Assisté de Maître Paola MARTINS, avocat au barreau d'AIX-EN-PROVENCE, commis d'office.
et de Mme [G] [X],Interprète en langue arabe en vertu d'un pouvoir général, interprète en arabe, inscrit sur la liste des experts de la cour d'appel d'Aix-en-Provence.
INTIMÉE
PRÉFECTURE DES BOUCHES DU RHÔNE
Avisé, non représenté
MINISTÈRE PUBLIC
Avisé, non représenté
******
DÉBATS
L'affaire a été débattue en audience publique le 30 Mai 2025 devant Monsieur Pierre LAROQUE, Président à la cour d'appel délégué par le premier président par ordonnance, assisté de Mme Carla D'AGOSTINO, Greffier,
ORDONNANCE
Réputée contradictoire,
Prononcée par mise à disposition au greffe le 30 Mai 2025 à 16h50,
Signée par Monsieur Pierre LAROQUE, Président et Mme Carla D'AGOSTINO, Greffier,
PROCÉDURE ET MOYENS
Vu les articles L 740-1 et suivants du code de l'entrée et du séjour des étrangers et du droit d'asile (CESEDA) ;
Vu l'arrêté portant obligation de quitter le territoire national pris le 02 décembre 2022 par la PRÉFECTURE DES BOUCHES DU RHÔNE , notifié le même jour à 16H00 ;
Vu la décision de placement en rétention prise le 28 mars 2025 par la PRÉFECTURE DES BOUCHES DU RHÔNE notifiée le 31 mars 2025 à 08H50;
Vu l'ordonnance du 29 Mai 2025 rendue par le magistrat désigné pour le contrôle des mesures d'éloignement et de rétention décidant le maintien de Monsieur [C] [H] dans des locaux ne relevant pas de l'administration pénitentiaire ;
Vu l'appel interjeté le 30 Mai 2025 à 11H08 par Monsieur [C] [H] ;
Son avocate, Me Paola MARTINS, a été entendue en sa plaidoirie :
Sur l'irrégularité de la requête pour défaut de pièces utiles et registre actualisé;
Au dossier, nous n'avons aucun procès-verbal du consul, il n'y a pas l'audition, ni la preuve de demande d'audition au consul. Cela fait grief à M. [H] qui demande la mainlevée de la mesure de rétention dont il fait l'objet.

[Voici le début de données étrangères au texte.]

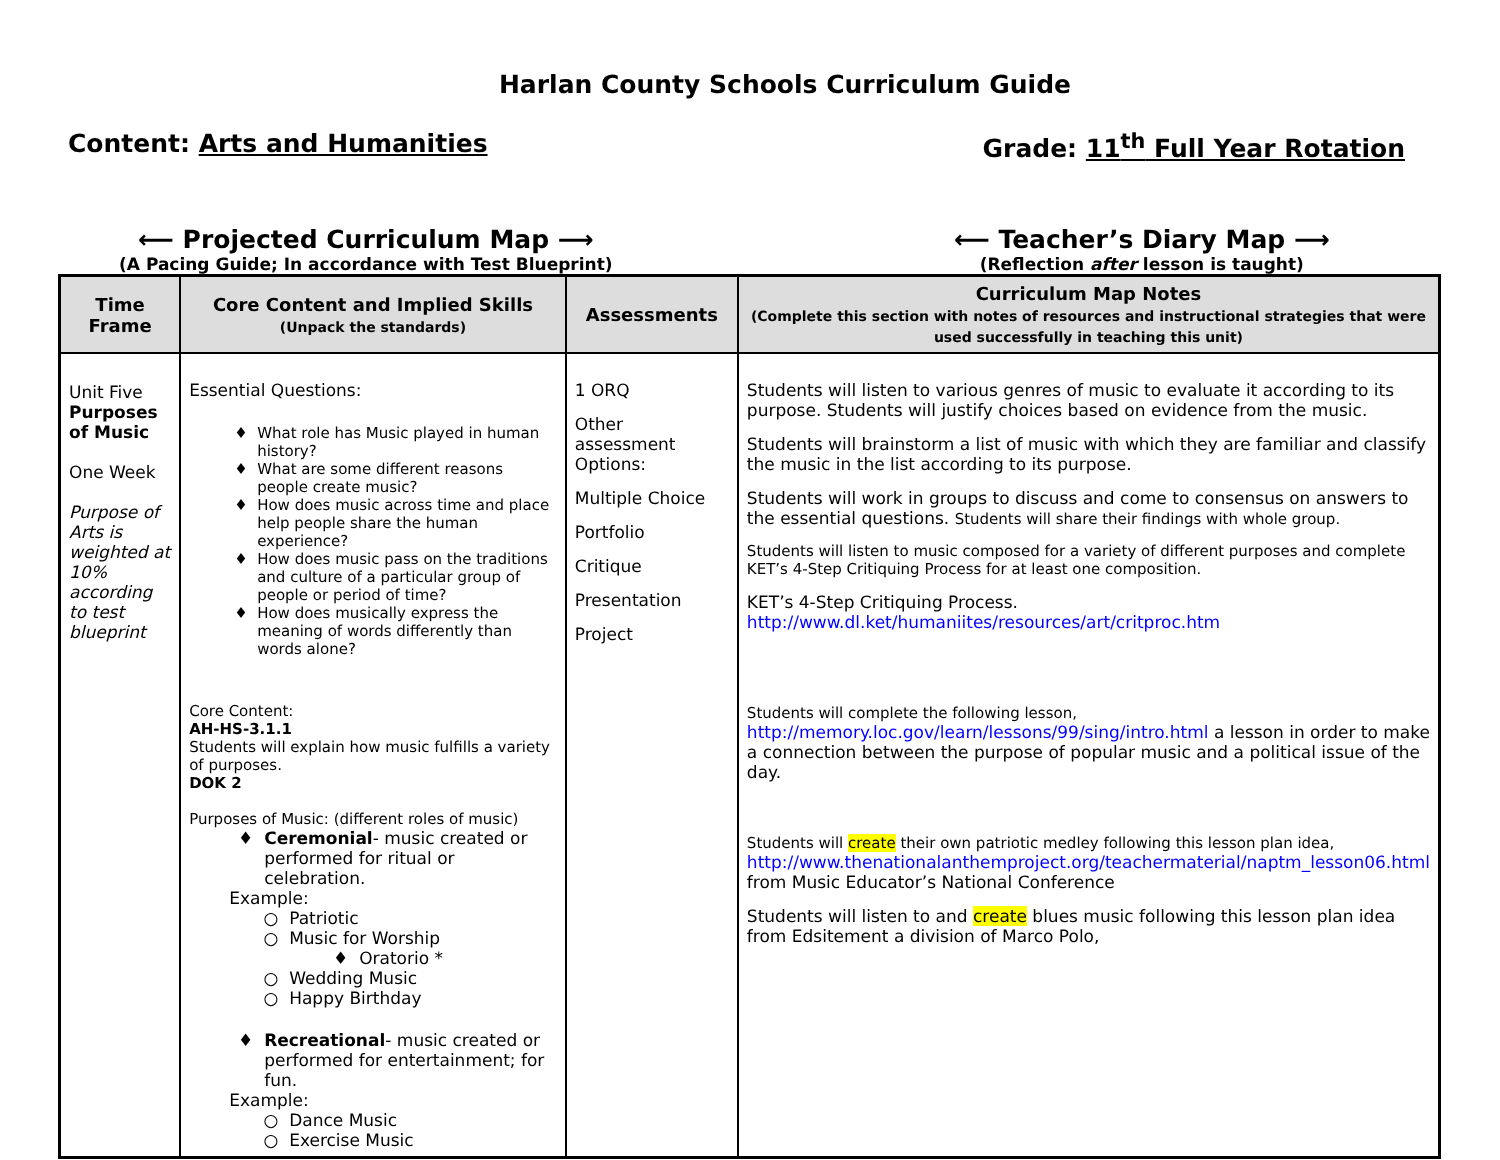Harlan County Schools Curriculum Guide
Content: Arts and Humanities Grade: 11<sup>th</sup> Full Year Rotation
⟵ Projected Curriculum Map ⟶
(A Pacing Guide; In accordance with Test Blueprint)
⟵ Teacher’s Diary Map ⟶
(Reflection after lesson is taught)
| Time Frame | Core Content and Implied Skills (Unpack the standards) | Assessments | Curriculum Map Notes (Complete this section with notes of resources and instructional strategies that were used successfully in teaching this unit) |
| --- | --- | --- | --- |
| Unit Five Purposes of Music One Week Purpose of Arts is weighted at 10% according to test blueprint | Essential Questions: What role has Music played in human history? What are some different reasons people create music? How does music across time and place help people share the human experience? How does music pass on the traditions and culture of a particular group of people or period of time? How does musically express the meaning of words differently than words alone? Core Content: AH-HS-3.1.1 Students will explain how music fulfills a variety of purposes. DOK 2 Purposes of Music: (different roles of music) Ceremonial - music created or performed for ritual or celebration. Example: Patriotic Music for Worship Oratorio * Wedding Music Happy Birthday Recreational - music created or performed for entertainment; for fun. Example: Dance Music Exercise Music | 1 ORQ Other assessment Options: Multiple Choice Portfolio Critique Presentation Project | Students will listen to various genres of music to evaluate it according to its purpose. Students will justify choices based on evidence from the music. Students will brainstorm a list of music with which they are familiar and classify the music in the list according to its purpose. Students will work in groups to discuss and come to consensus on answers to the essential questions. Students will share their findings with whole group. Students will listen to music composed for a variety of different purposes and complete KET’s 4-Step Critiquing Process for at least one composition. KET’s 4-Step Critiquing Process. http://www.dl.ket/humaniites/resources/art/critproc.htm Students will complete the following lesson, http://memory.loc.gov/learn/lessons/99/sing/intro.html a lesson in order to make a connection between the purpose of popular music and a political issue of the day. Students will create their own patriotic medley following this lesson plan idea, http://www.thenationalanthemproject.org/teachermaterial/naptm_lesson06.html from Music Educator’s National Conference Students will listen to and create blues music following this lesson plan idea from Edsitement a division of Marco Polo, |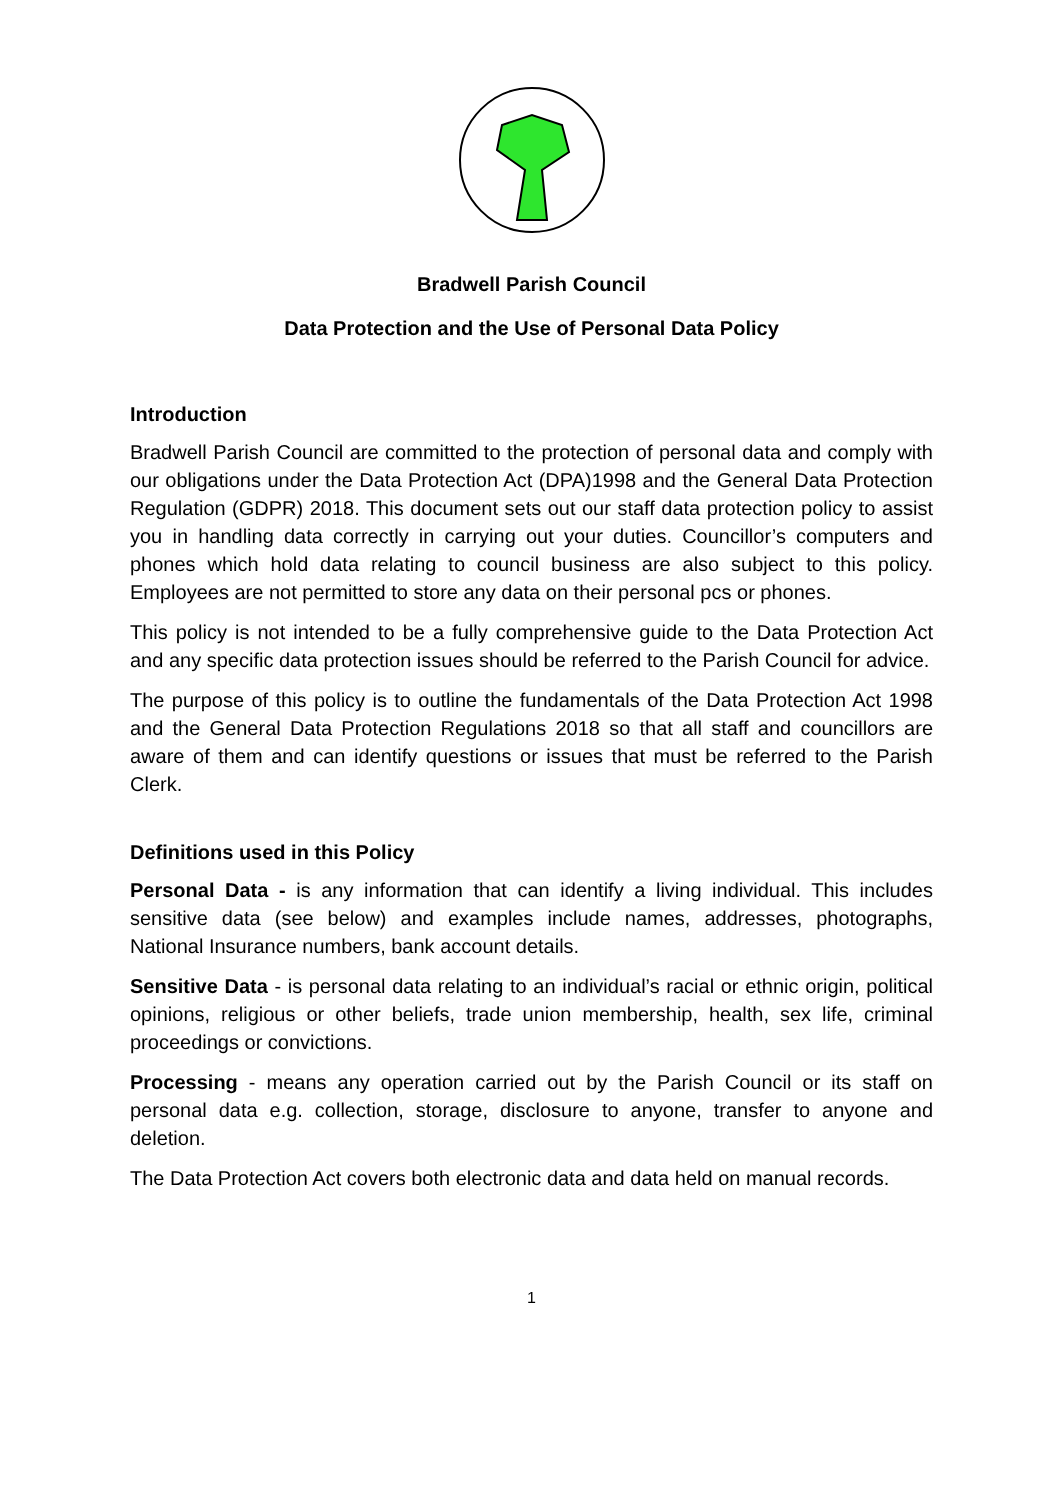Bradwell Parish Council
Data Protection and the Use of Personal Data Policy
Introduction
Bradwell Parish Council are committed to the protection of personal data and comply with our obligations under the Data Protection Act (DPA)1998 and the General Data Protection Regulation (GDPR) 2018. This document sets out our staff data protection policy to assist you in handling data correctly in carrying out your duties. Councillor’s computers and phones which hold data relating to council business are also subject to this policy. Employees are not permitted to store any data on their personal pcs or phones.
This policy is not intended to be a fully comprehensive guide to the Data Protection Act and any specific data protection issues should be referred to the Parish Council for advice.
The purpose of this policy is to outline the fundamentals of the Data Protection Act 1998 and the General Data Protection Regulations 2018 so that all staff and councillors are aware of them and can identify questions or issues that must be referred to the Parish Clerk.
Definitions used in this Policy
Personal Data - is any information that can identify a living individual. This includes sensitive data (see below) and examples include names, addresses, photographs, National Insurance numbers, bank account details.
Sensitive Data - is personal data relating to an individual’s racial or ethnic origin, political opinions, religious or other beliefs, trade union membership, health, sex life, criminal proceedings or convictions.
Processing - means any operation carried out by the Parish Council or its staff on personal data e.g. collection, storage, disclosure to anyone, transfer to anyone and deletion.
The Data Protection Act covers both electronic data and data held on manual records.
1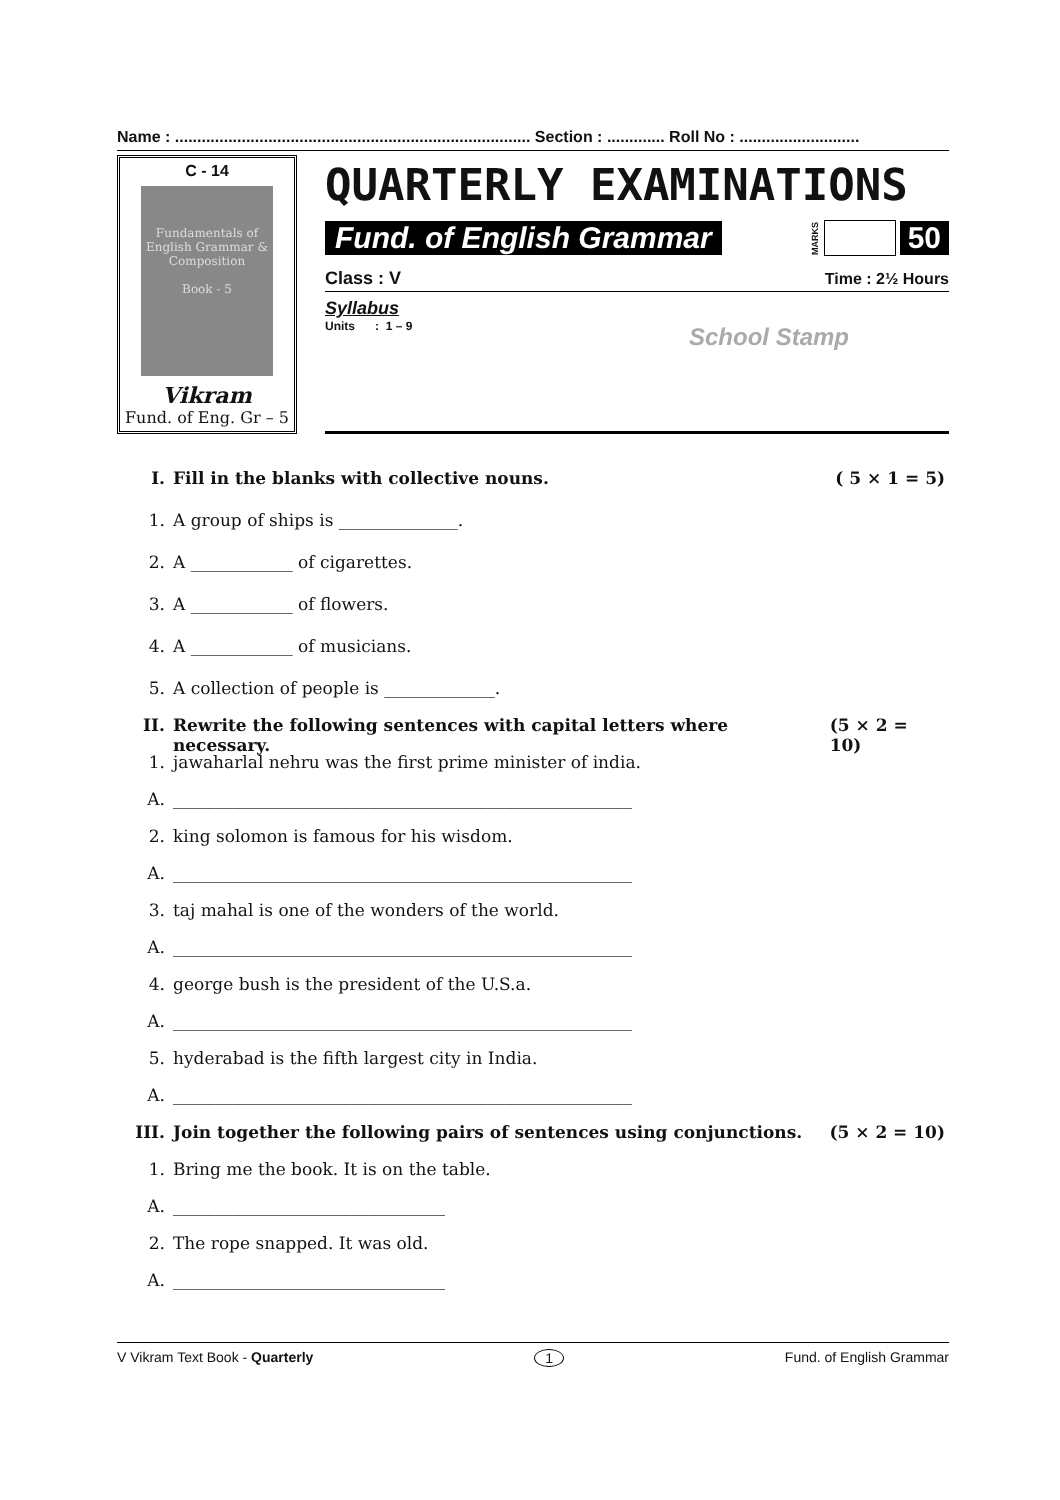Name : ................................................................................ Section : ............. Roll No : ...........................
C - 14
Fundamentals of English Grammar & Composition
Book - 5
Vikram
Fund. of Eng. Gr – 5
QUARTERLY EXAMINATIONS
Fund. of English Grammar MARKS 50
Class : V Time : 2½ Hours
Syllabus
Units : 1 – 9 School Stamp
I. Fill in the blanks with collective nouns. ( 5 × 1 = 5)
1. A group of ships is ______________.
2. A ____________ of cigarettes.
3. A ____________ of flowers.
4. A ____________ of musicians.
5. A collection of people is _____________.
II. Rewrite the following sentences with capital letters where necessary. (5 × 2 = 10)
1. jawaharlal nehru was the first prime minister of india.
A. ______________________________________________________
2. king solomon is famous for his wisdom.
A. ______________________________________________________
3. taj mahal is one of the wonders of the world.
A. ______________________________________________________
4. george bush is the president of the U.S.a.
A. ______________________________________________________
5. hyderabad is the fifth largest city in India.
A. ______________________________________________________
III. Join together the following pairs of sentences using conjunctions. (5 × 2 = 10)
1. Bring me the book. It is on the table.
A. ________________________________
2. The rope snapped. It was old.
A. ________________________________
V Vikram Text Book - Quarterly 1 Fund. of English Grammar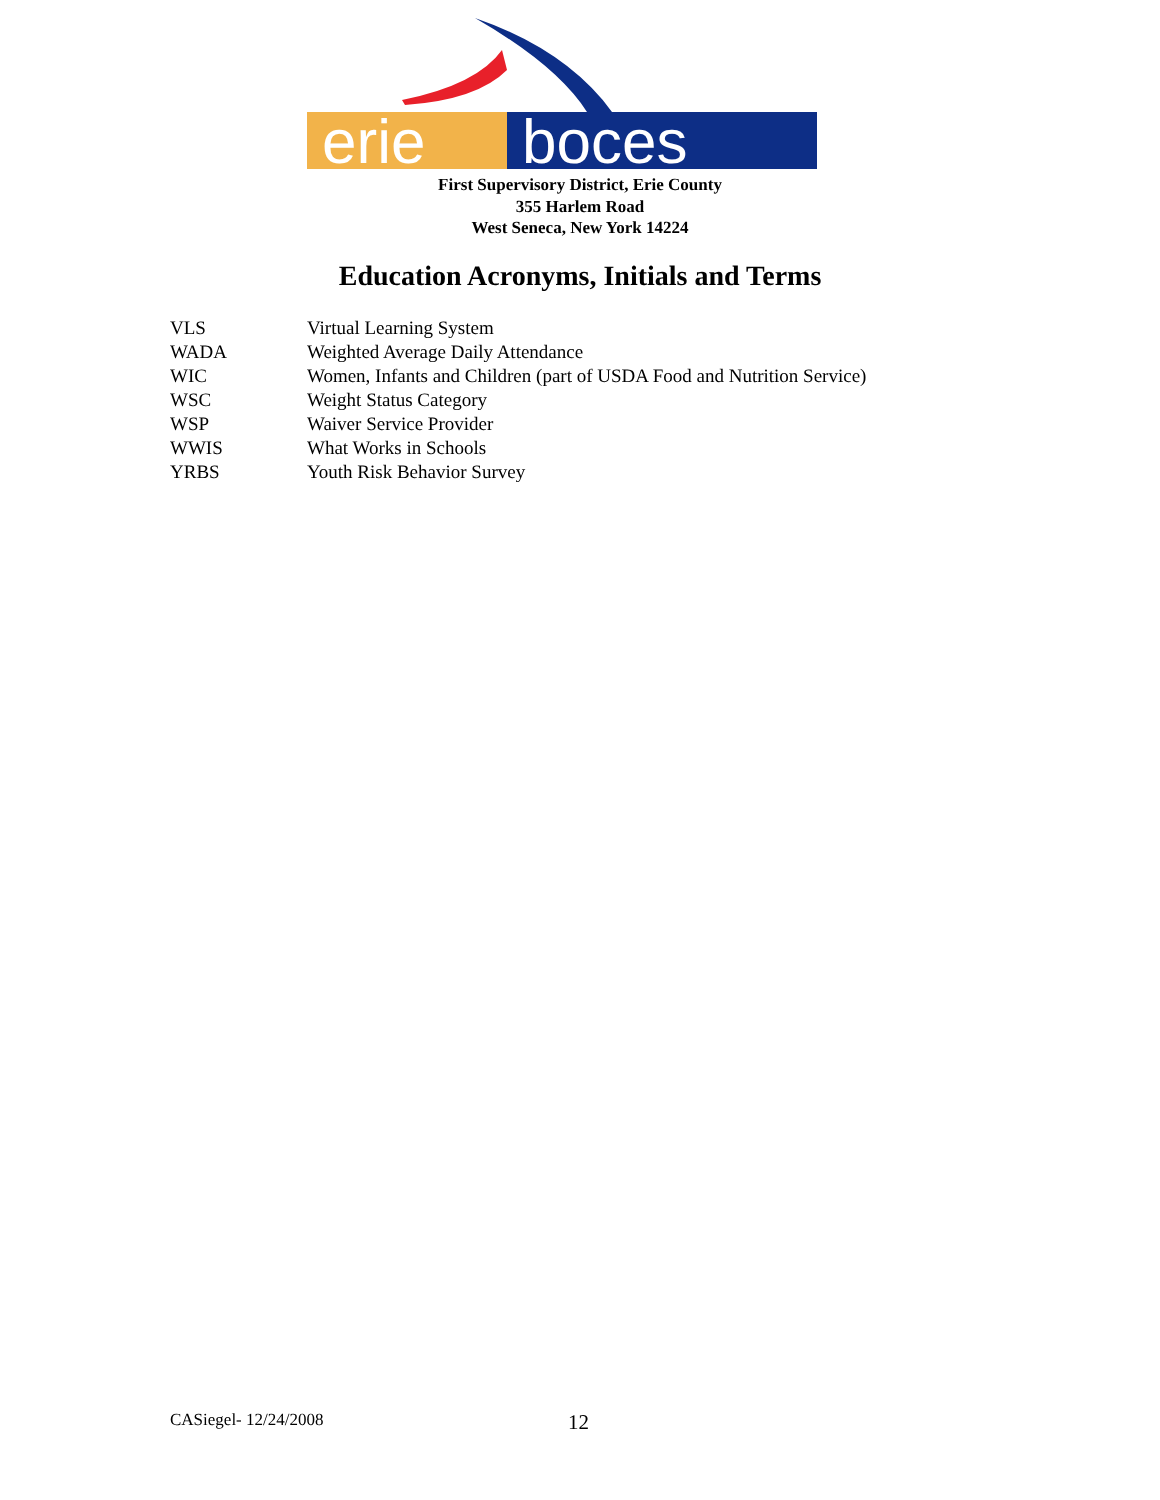erie
boces
First Supervisory District, Erie County
355 Harlem Road
West Seneca, New York 14224
Education Acronyms, Initials and Terms
| VLS | Virtual Learning System |
| WADA | Weighted Average Daily Attendance |
| WIC | Women, Infants and Children (part of USDA Food and Nutrition Service) |
| WSC | Weight Status Category |
| WSP | Waiver Service Provider |
| WWIS | What Works in Schools |
| YRBS | Youth Risk Behavior Survey |
CASiegel- 12/24/2008 12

-Au fond; Les conditions de la 3ème prolongation sont limitatives;
Monsieur ne rentre pas dans les conditions de la 3ème prolongation. Il est en rétention depuis 60 jours. Il n'a pas fait obstruction à son éloignement. Il y a aucune preuve de délivrance d'un laissez passer à bref délai. Il est certain que dans les 15 jours, il n'y aura pas de délivrance d'un laissez passer.
- Monsieur demande l'infirmation de l'ordonnance et sa remise en liberté.
- A titre subsidiaire, monsieur demande une assignation à résidence. Il y a une attestation dans le dossier. Il n'y a pas de passeport dans le dossier.
Monsieur [C] [H] a comparu et a indiqué qu'il espérait sortir du centre de rétention administrative.
Le représentant de la préfecture n'a pas comparu.
MOTIFS DE LA DÉCISION
La recevabilité de l'appel contre l'ordonnance du magistrat désigné pour le contrôle des mesures d'éloignement et de rétention n'est pas contestée et les éléments du dossier ne font pas apparaître d'irrégularité.
1) - Sur la régularité de la saisine du magistrat du siège du tribunal judiciaire
L'article R.742-1 du CESEDA dispose que le magistrat du siège du tribunal judiciaire est saisi aux fins de prolongation de la rétention par simple requête de l'autorité administrative, dans les conditions prévues au chapitre III, avant l'expiration, selon le cas, de la période de quarante-huit heures mentionnée à l'article L.742-1 ou de la période de prolongation ordonnée en application des articles L.742-4, L.742-5, L.742-6 ou L.742-7.
A cette fin et à peine d'irrecevabilité, selon l'article R.743-2 du même code, la requête est motivée, datée et signée, selon le cas, par l'étranger ou son représentant ou par l'autorité administrative qui a ordonné le placement en rétention, à savoir le préfet de département ou de police à [Localité 8] en application de l'article R.741-1. Dans ce cas la requête est accompagnée de toutes pièces justificatives utiles, notamment une copie du registre prévu à l'article L.744-2.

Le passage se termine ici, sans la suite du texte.